Mr Brigety has since been appointed the US envoy to the African Union in Addis Ababa.

“You will get detailed readouts through channels, but in summary he is deeply seized with this crisis in Somalia and decided on the spot to open the long-promised Ifo ll camp, something the international community has been asked for at least two years now,” he stated in the letter.

During his tour of the camp that Thursday, Mr Odinga ‘wept’ after seeing emaciated children and women who had trekked long distances and were now in the long queues to be registered.

The Grand Coalition government had initially closed the border with Somalia and later said there would be no further admissions to Dadaab because it was full.

But as the crisis thickened, at one time, the Immigration ministry, then under Otieno Kajwang’, contradicted Prof Saitoti’s office on the closure of the camp.

Prof Saitoti argued the influx was a security hazard. “We have security concerns that Al-Shabaab could be coming into our country under the guise of refugees,” he told reporters in July 2011.

But Mr Kajwang countered by saying it was Kenya’s duty to protect refugees.

“The problem is that our provincial administration (officials based in Mr Kibaki’s office) and our security officers look at the huge influx as a threat to national security,” he told the BBC.

“On the other hand, we see it as a crisis that must be managed. It is our responsibility under international law and our own law,” he added.

The lobbying by the US and NGOs had followed the rising numbers of Somalis fleeing famine and terrorists in Somalia. The UN Office for the Coordination of Humanitarian Affairs (UNOCHA) had warned that the numbers could keep rising.

CRISIS

Despite the crowding at Dadaab, UNOCHA reported a daily arrival of 3,000 people, exceeding the usual three per cent that is usually the basis for declaring it a refugee crisis.

Kenya had initially set up a new extension called Ifo II to house more refugees. But that plan was shelved after officials argued it would breed insecurity. During the crisis, Ifo II stood empty, leading to a series of lobbying.

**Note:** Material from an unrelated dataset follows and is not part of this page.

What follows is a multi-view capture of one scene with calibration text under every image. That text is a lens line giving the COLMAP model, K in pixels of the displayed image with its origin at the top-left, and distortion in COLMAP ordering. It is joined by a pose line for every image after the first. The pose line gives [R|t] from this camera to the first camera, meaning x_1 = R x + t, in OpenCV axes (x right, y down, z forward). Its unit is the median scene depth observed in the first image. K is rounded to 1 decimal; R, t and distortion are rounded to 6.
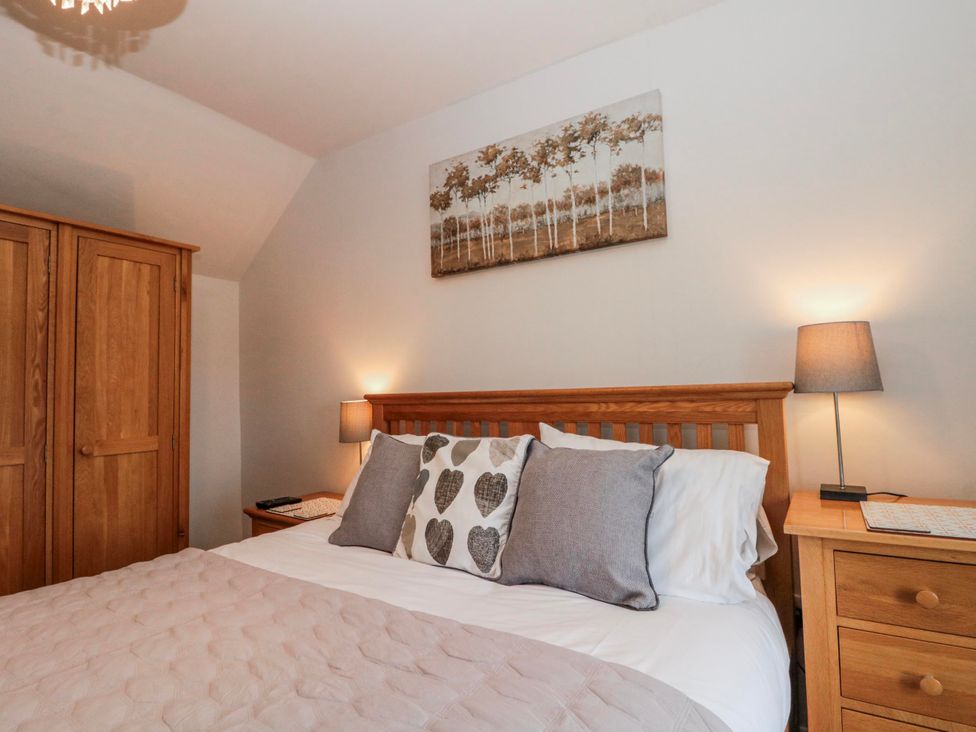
lens RADIAL K [[507.5, 0, 491.4], [0, 507.5, 366.3], [0, 0, 1]] dist [-0.001824, -0.012486]
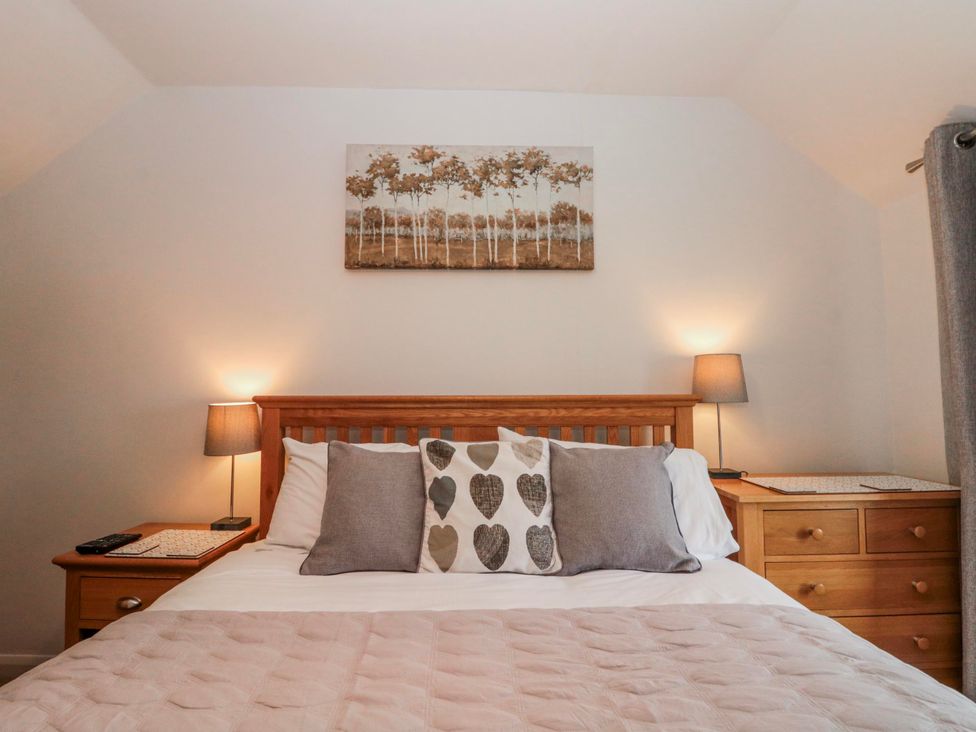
lens RADIAL K [[507.5, 0, 492.9], [0, 507.5, 364.9], [0, 0, 1]] dist [-0.001824, -0.012486]
pose [[0.830229, 0.057499, 0.554449, -0.501225], [-0.047837, 0.998346, -0.031902, 0.016886], [-0.555366, -0.000037, 0.831606, 0.132975]]
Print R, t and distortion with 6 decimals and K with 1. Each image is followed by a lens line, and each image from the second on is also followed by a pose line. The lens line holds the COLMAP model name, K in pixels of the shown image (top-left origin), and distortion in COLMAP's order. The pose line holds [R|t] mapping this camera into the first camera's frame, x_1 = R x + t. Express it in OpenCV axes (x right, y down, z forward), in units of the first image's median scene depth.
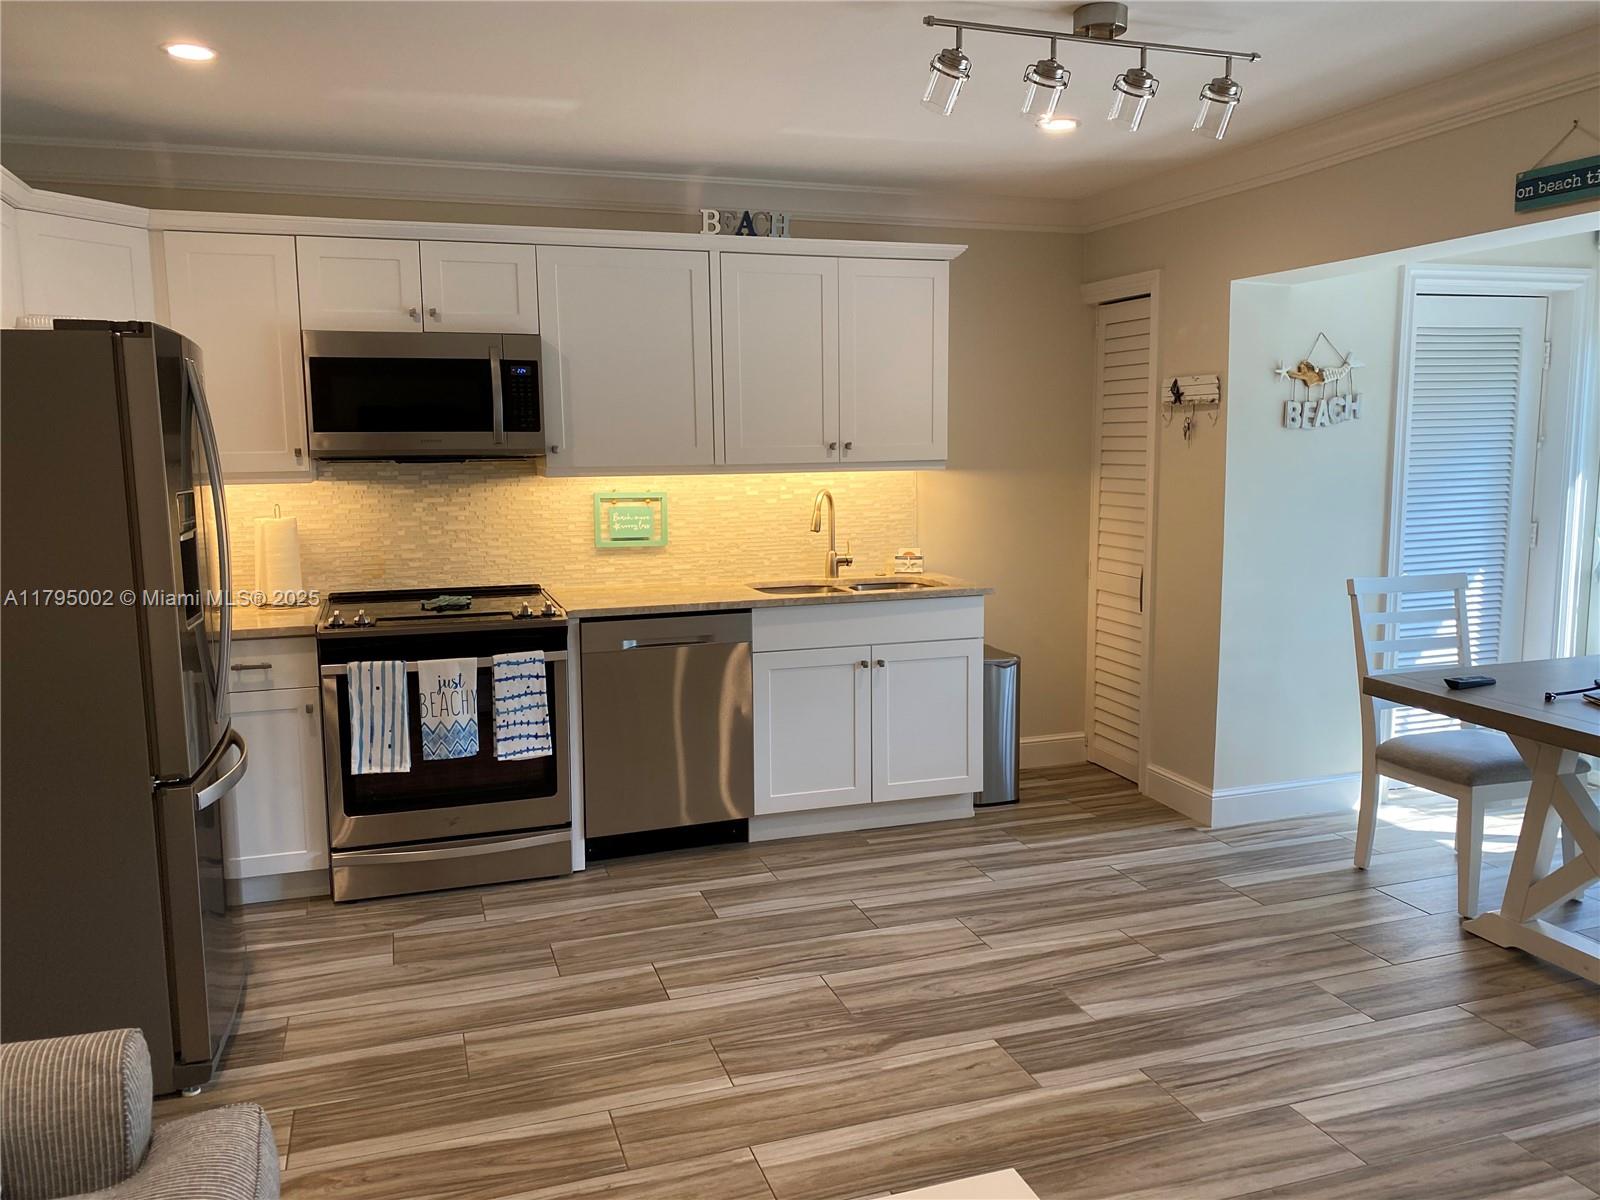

Oxfam appointed “Sex in the City” actress Kristin Davis as a humanitarian ambassador and several other NGOs, including MSF (Doctors Without Borders) and the World Food Programme invited global media organisations to cover the crisis.

The day Mr Odinga travelled to Dadaab, he announced that the Kenya-Somali border would immediately be reopened and refugees would be allowed into the Ifo II camp.

The Somali famine was part of the entire crisis in the Horn of Africa. The UN estimated that about 12 million people faced starvation and most were from Somalia.

Though the camp was expanded, Somalia alone lost 100,000 people to starvation while about 260,000 people died in the whole region.